▶ [Prompt]: Your task is to output the listing word for word, with pictures excluded.

▶ [Provided data]:

<<<<

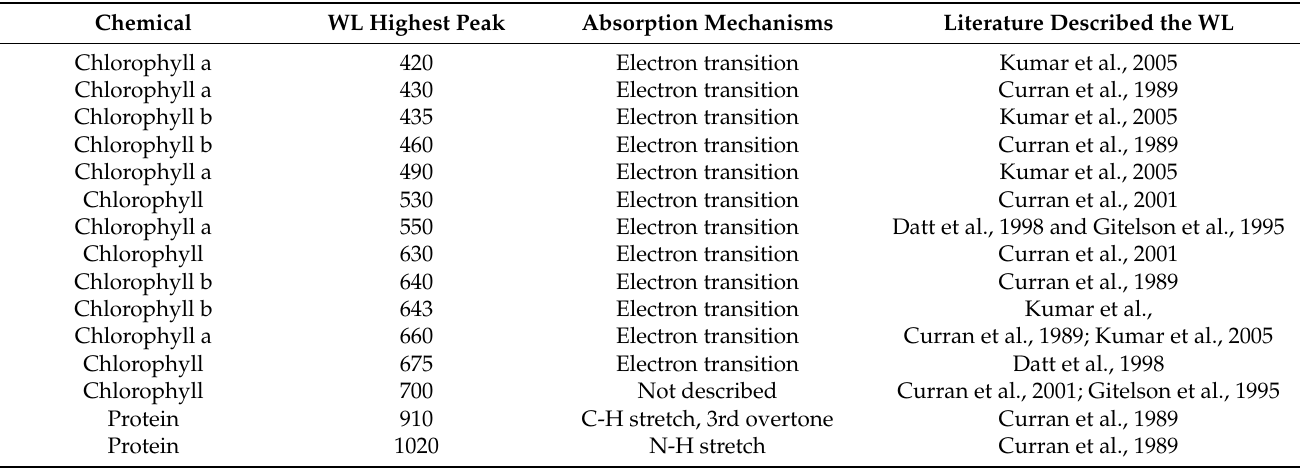
Table A3. Specific absorption bands related to plant chlorophyll a and b combined, chlorophyll a, or chlorophyll b and protein and the respective absorption mechanisms described in literature (Curran et al., 1989; Gitelson et al., 1995; Datt et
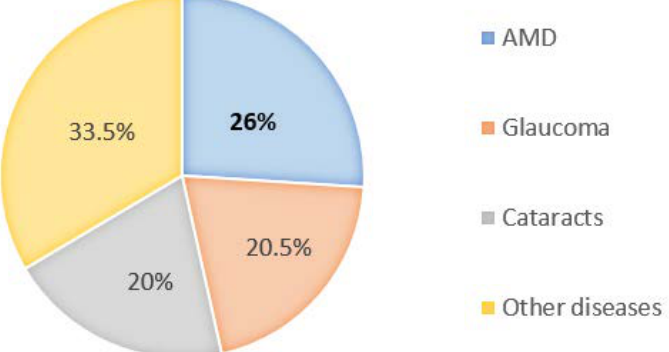
Figure 2. Incidence in Europe of the various eye diseases in people over 65 years of age [7].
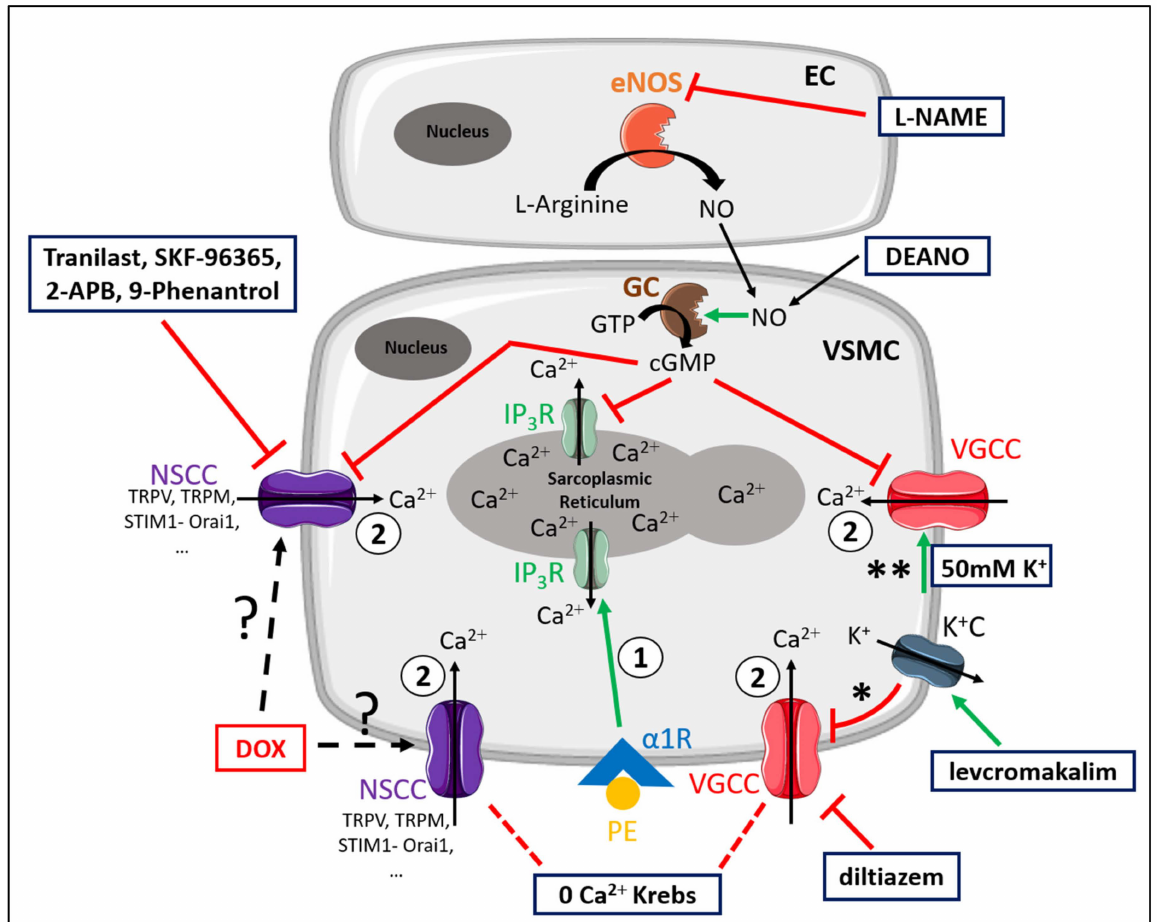
Figure 7. Schematic representation of the PE-elicited VSMC contraction response, including the compounds used to delineate the mechanisms of reduced VSMC contraction after DOX treatment. VSMC contraction through stimulation of α 1-adrenergic receptors ( α 1R) with PE is characterised by two components—namely, a fast transient contraction (event 1) and a concomitant tonic contraction (event 2) [26]. Event 1: The fast transient contraction is determined by inositol trisphosphate (IP 3 )-mediated release of Ca 2+ from the sarcoplasmic reticulum through IP 3 receptors (IP 3 R) [26]. Event 2: The concomitant tonic contraction is determined by Ca 2+ influx via VGCCs and NSCCs [26]. In both phases, cytoplasmic Ca 2+ content increases, thereby forming a Ca 2+ –calmodulin complex [31], which activates the myosin light chain kinase, promotes the binding of actin to myosin and thus initiates contraction [31]. Production of NO in ECs inhibits Ca 2+ release from the sarcoplasmic reticulum and VGCC- and NSCC-mediated Ca 2+ influx in a cyclic guanosine monophosphate (cGMP)-dependent way, thereby continuously diminishing contraction [30]. This eNOS-mediated NO production can be inhibited by L-NAME. A 0 mM Ca 2+ Krebs environment prevents Ca 2+ influx, which results in exclusively IP 3 -mediated contraction. Diltiazem actively inhibits VGCCs, thereby inhibiting VGCC-mediated Ca 2+ influx. Levcromakalim activates ATP-dependent K + channels (K + C), resulting in K + efflux, thereby causing a hyperpolarisation (event *) of the resting membrane potential and consequently deactivating VGCCs. In the presence of 50 mM K + , depolarisation will occur (event **), which will promote VGCC-mediated Ca 2+ influx and subsequently leads to VSMC contraction. DEANO acts as an exogenous NO donor and inhibits VGCCs and NSCCs in a manner similar to NO. Members of the diverse family of NSCCs are TRPV, TRPM, STIM1-Orai1, channels, which can be inhibited with tranilast, SKF-96365, 2-APB and 9-phenantrol. DOX may interfere with these channels through an unclear mechanism. Red lines represent inhibition or deactivation, while green lines correspond to activation or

>>>>

▶ [Task result]:
Table A3. Specific absorption bands related to plant chlorophyll a and b combined, chlorophyll a, or chlorophyll b and protein and the respective absorption mechanisms described in literature (Curran et al., 1989; Gitelson et al., 1995; Datt et
Figure 2. Incidence in Europe of the various eye diseases in people over 65 years of age [7].
Figure 7. Schematic representation of the PE-elicited VSMC contraction response, including the compounds used to delineate the mechanisms of reduced VSMC contraction after DOX treatment. VSMC contraction through stimulation of α 1-adrenergic receptors ( α 1R) with PE is characterised by two components—namely, a fast transient contraction (event 1) and a concomitant tonic contraction (event 2) [26]. Event 1: The fast transient contraction is determined by inositol trisphosphate (IP 3 )-mediated release of Ca 2+ from the sarcoplasmic reticulum through IP 3 receptors (IP 3 R) [26]. Event 2: The concomitant tonic contraction is determined by Ca 2+ influx via VGCCs and NSCCs [26]. In both phases, cytoplasmic Ca 2+ content increases, thereby forming a Ca 2+ –calmodulin complex [31], which activates the myosin light chain kinase, promotes the binding of actin to myosin and thus initiates contraction [31]. Production of NO in ECs inhibits Ca 2+ release from the sarcoplasmic reticulum and VGCC- and NSCC-mediated Ca 2+ influx in a cyclic guanosine monophosphate (cGMP)-dependent way, thereby continuously diminishing contraction [30]. This eNOS-mediated NO production can be inhibited by L-NAME. A 0 mM Ca 2+ Krebs environment prevents Ca 2+ influx, which results in exclusively IP 3 -mediated contraction. Diltiazem actively inhibits VGCCs, thereby inhibiting VGCC-mediated Ca 2+ influx. Levcromakalim activates ATP-dependent K + channels (K + C), resulting in K + efflux, thereby causing a hyperpolarisation (event *) of the resting membrane potential and consequently deactivating VGCCs. In the presence of 50 mM K + , depolarisation will occur (event **), which will promote VGCC-mediated Ca 2+ influx and subsequently leads to VSMC contraction. DEANO acts as an exogenous NO donor and inhibits VGCCs and NSCCs in a manner similar to NO. Members of the diverse family of NSCCs are TRPV, TRPM, STIM1-Orai1, channels, which can be inhibited with tranilast, SKF-96365, 2-APB and 9-phenantrol. DOX may interfere with these channels through an unclear mechanism. Red lines represent inhibition or deactivation, while green lines correspond to activation or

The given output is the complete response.